Но этого не случилось. Она громко высморкала маленький носик в бумажный платок, достала зеркальце и принялась со спокойным видом вытирать потеки туши и при этом заинтересованно поглядывать на меня, как на новый экземпляр в зоопарке.

– Патологоанатом, который боится трупов… Интересненько как, Люсе расскажу! И выглядите, я бы сказала, так прилично, с прической даже. Никогда бы не подумала, что в вашей профессии есть такие. А как вы еду готовите? Сами? Вас не тошнит? А дети у вас есть? – у приободрившейся девушки оказалось очень много вопросов. Видимо, трупов она перестала бояться.

После таких вопросов всегда чувствую себя неловко. Как будто занимаюсь чем-то стыдным, например, ворую абрикосы на рынке, причем с рождения. Начинаю свое долгое объяснение, что делает врач-патологоанатом и что я очень полезный человечеству субъект. Мне даже грамоты на работе дают, только вы не знаете.

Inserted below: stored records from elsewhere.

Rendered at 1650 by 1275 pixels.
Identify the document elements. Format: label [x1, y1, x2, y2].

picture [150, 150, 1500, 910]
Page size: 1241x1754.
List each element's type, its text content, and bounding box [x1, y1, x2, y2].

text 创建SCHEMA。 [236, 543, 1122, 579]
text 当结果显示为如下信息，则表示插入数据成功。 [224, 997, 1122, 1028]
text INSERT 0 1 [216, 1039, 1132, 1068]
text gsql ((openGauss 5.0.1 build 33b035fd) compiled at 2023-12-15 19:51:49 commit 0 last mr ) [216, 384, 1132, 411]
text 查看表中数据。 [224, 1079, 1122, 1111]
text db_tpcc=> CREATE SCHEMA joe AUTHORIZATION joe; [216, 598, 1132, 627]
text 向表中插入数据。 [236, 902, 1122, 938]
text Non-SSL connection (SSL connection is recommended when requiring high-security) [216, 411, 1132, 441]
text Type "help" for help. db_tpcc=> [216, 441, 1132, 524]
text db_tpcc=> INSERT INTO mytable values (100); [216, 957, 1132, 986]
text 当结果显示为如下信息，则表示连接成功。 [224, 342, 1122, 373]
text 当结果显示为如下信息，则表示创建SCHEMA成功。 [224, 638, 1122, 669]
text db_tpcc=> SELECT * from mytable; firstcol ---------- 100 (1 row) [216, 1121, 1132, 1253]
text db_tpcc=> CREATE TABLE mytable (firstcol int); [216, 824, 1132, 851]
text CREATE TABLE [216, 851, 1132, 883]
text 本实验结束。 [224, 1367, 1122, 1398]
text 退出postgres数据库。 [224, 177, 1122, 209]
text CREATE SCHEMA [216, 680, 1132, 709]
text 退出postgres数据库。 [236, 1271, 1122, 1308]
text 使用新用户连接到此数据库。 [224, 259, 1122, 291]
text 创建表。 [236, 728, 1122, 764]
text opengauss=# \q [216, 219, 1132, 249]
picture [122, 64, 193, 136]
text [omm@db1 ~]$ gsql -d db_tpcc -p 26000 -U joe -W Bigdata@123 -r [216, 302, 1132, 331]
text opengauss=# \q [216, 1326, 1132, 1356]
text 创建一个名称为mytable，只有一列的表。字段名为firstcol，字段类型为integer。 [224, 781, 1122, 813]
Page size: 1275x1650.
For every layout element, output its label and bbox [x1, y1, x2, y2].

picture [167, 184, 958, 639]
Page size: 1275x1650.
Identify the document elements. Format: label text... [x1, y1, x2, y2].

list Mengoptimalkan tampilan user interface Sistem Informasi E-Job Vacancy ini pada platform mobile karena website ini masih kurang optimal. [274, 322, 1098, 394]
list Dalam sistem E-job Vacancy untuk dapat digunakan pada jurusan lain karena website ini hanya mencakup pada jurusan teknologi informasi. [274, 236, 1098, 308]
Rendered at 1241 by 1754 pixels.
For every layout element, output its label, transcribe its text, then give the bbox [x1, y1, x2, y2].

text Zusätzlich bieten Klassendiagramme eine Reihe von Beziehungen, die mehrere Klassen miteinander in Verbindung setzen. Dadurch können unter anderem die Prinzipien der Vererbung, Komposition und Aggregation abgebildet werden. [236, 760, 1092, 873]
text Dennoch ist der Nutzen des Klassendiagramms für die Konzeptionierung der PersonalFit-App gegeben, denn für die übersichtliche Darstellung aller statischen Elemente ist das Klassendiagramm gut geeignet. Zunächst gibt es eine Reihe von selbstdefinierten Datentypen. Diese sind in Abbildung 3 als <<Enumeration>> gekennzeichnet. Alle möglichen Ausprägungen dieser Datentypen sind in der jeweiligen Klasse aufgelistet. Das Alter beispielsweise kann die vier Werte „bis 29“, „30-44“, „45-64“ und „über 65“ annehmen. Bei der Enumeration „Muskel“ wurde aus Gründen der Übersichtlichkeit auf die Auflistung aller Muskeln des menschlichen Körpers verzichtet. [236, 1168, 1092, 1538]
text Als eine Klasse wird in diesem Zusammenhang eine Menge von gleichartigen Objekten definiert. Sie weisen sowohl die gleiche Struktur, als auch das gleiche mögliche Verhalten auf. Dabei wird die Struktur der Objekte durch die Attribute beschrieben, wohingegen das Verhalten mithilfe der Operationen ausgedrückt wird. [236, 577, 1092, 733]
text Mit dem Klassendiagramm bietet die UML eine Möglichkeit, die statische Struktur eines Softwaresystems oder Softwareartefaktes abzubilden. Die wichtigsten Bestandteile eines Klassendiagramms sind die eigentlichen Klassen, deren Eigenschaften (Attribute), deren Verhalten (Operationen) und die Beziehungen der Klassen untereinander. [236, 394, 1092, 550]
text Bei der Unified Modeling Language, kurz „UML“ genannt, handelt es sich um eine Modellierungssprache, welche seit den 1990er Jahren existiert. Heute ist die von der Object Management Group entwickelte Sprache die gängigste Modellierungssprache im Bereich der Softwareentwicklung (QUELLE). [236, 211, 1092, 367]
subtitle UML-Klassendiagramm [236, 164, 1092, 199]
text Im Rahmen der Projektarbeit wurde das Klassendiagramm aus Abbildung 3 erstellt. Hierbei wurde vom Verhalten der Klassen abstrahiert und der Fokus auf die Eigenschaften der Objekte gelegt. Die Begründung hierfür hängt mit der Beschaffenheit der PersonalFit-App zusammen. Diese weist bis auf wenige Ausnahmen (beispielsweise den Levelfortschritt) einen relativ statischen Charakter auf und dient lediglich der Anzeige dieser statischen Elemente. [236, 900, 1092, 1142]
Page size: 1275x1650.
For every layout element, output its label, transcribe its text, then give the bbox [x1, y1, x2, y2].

– Да, я живая! Так же, как и вы, боюсь трупов, страшилок на ночь, сглаза, тараканов и крыс. Я люблю жизнь. Знаете, я рисую акварелью. Обожаю путешествия. Я видела много стран, летала на самолётике над линиями Наска и чуть не померла от страха. Собираю старые керосиновые лампы. А ещё люблю сына и ванильное мороженое со свежей малиной!

Очень хотелось рассказать человеку, что трупы в моей интереснейшей жизни вообще не главное!

Но девушки рядом не оказалось, она уже резво перепрыгивала ступеньки поднимающегося эскалатора, повернулась и с улыбкой помахала мне на прощание. В это утро Москва сделала ее еще сильнее.